* **WHAT YOU SHOULD DO**: Going through the records that follow, please count the lines with "right" in them and give only the count.

Pictured people or hands with joints
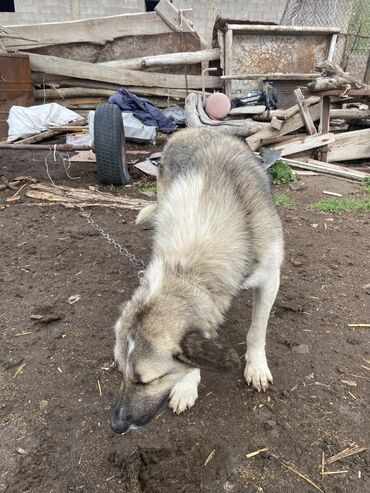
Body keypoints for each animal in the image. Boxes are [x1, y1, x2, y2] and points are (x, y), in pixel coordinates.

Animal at [110, 128, 284, 434]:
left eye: (147, 380)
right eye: (121, 371)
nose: (116, 425)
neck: (188, 268)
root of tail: (193, 128)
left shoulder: (270, 278)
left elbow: (257, 330)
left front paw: (256, 367)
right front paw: (187, 385)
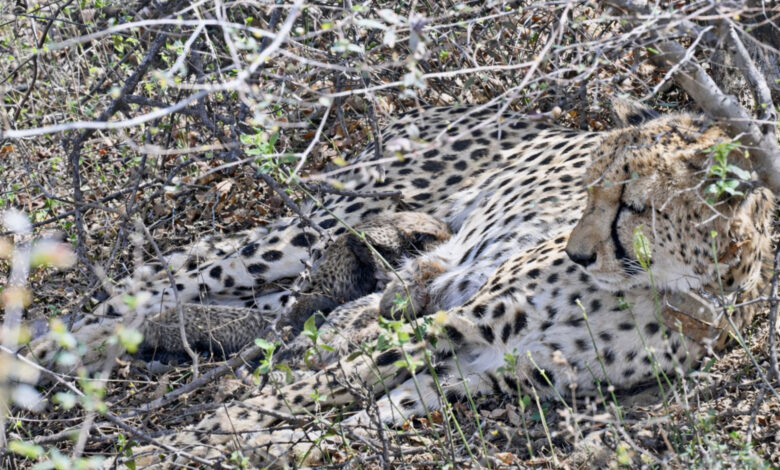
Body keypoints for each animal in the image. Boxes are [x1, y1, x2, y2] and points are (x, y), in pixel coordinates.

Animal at [27, 100, 775, 469]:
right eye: (589, 188)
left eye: (630, 202)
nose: (577, 251)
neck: (677, 287)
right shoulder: (460, 321)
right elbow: (318, 387)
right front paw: (209, 436)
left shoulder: (502, 367)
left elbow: (372, 409)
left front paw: (270, 446)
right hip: (321, 225)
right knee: (170, 280)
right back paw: (50, 349)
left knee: (260, 310)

* **OUTPUT OF THE TASK**: 9